By Jennifer Anzaldi
In 1997, Erden Eruç, EMBA ’99, sat in his office staring at a map, often walking over and tracing his finger across the continents in an arc that he dubbed the “Journey Home.” An avid mountain climber, biker, and outdoorsman, he fantasized about one day pursuing a human-powered circumnavigation of the world. His dream route would take him to some of the globe’s greatest challenges, including Mt. Everest.
Born in Nicosia, Cyprus, and raised in Turkey, Eruç’s first climb was at age 11 with his father on the high east summit of Mt. Erciyes, an extinct volcano in south central Turkey. Since then, he has climbed technical rock, alpine routes, big walls, and water ice.
Eruç was finding the confines of the corporate environment suffocating and longing to make a change when his close friend Göran Kropp tragically fell to his death during a climbing accident in 2002. In Kropp’s death, Eruç found the catalyst to make his dream a reality.
Eruç began the Six Summits Project, a journey in which he is circumnavigating the globe solely through the use of human power. He is kayaking across oceans, bicycling through countries, and climbing the highest summits on six continents.
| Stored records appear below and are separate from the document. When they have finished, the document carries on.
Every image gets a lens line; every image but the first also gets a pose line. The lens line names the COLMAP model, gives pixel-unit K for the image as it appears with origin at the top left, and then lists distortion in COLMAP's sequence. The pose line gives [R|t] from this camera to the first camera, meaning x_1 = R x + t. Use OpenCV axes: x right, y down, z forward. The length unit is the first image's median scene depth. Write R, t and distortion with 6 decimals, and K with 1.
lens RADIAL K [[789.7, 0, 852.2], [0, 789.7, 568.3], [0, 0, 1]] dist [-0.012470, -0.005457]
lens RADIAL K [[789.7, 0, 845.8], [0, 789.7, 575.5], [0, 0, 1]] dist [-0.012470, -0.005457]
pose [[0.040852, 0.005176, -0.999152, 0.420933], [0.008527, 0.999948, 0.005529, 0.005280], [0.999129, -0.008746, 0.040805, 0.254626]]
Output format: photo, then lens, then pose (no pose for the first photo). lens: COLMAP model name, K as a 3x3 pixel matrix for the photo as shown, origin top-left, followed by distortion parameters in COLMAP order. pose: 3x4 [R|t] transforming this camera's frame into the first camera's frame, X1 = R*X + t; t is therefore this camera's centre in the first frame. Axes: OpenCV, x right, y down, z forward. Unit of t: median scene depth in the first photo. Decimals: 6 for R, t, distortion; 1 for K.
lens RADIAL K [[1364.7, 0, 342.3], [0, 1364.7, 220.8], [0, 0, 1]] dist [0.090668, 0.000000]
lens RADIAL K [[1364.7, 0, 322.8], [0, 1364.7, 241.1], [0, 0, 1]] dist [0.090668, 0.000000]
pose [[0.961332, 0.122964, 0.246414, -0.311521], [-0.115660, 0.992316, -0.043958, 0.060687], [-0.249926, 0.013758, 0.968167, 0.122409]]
“I began by riding my bicycle from Seattle to Alaska in winter conditions in 2003 and then walked into Denali [Mt. McKinley] base camp, covering 67 miles on foot over glaciers,” Eruç says. Following the trip to Denali, he pedaled from Seattle to Miami before taking to the sea. For his solo crossing of the Atlantic Ocean, he rowed single-handedly from the Canary Islands to Guadeloupe in 95 days. He has found this leg to be the most challenging part of his adventure so far. He will take on the Pacific Ocean this summer.
“The entire journey will be completed in 2012 if all goes according to plan,” says Eruç.
Eruç embarked on this sojourn with not just adventure in mind, but with an aspiration to motivate and influence the many schoolchildren he encounters around the globe. Eruç started Around-n-Over, a Seattle-based nonprofit, with the goal to “make the world a better place and make his journey a part of the lives of the children who will be touched by it.”
With the help of a team of volunteer professionals, Around-n-Over provides news and educational content related to the journey via the Internet, giving teachers an opportunity to discuss geography, mathematics, physical fitness, and social and natural sciences in a new way.
“The biggest challenge in starting Around-n-Over was actually making the commitment. As in most challenges, 80 percent of the work was getting to the starting line,” he says. Fortunately, his then-fiancée, Nancy Board, who is now his wife, fully supported his decision.
“We decided to cash out my savings and retirement funds. We also downsized our life and rearranged priorities so that the dream could become reality.”
The decision to work with schoolchildren has been important to Eruç. “I have been able to influence elementary and middle school students by the thousands with my message to follow their dreams, aim high, and persevere,” he says. Eruç believes it is a message for all ages.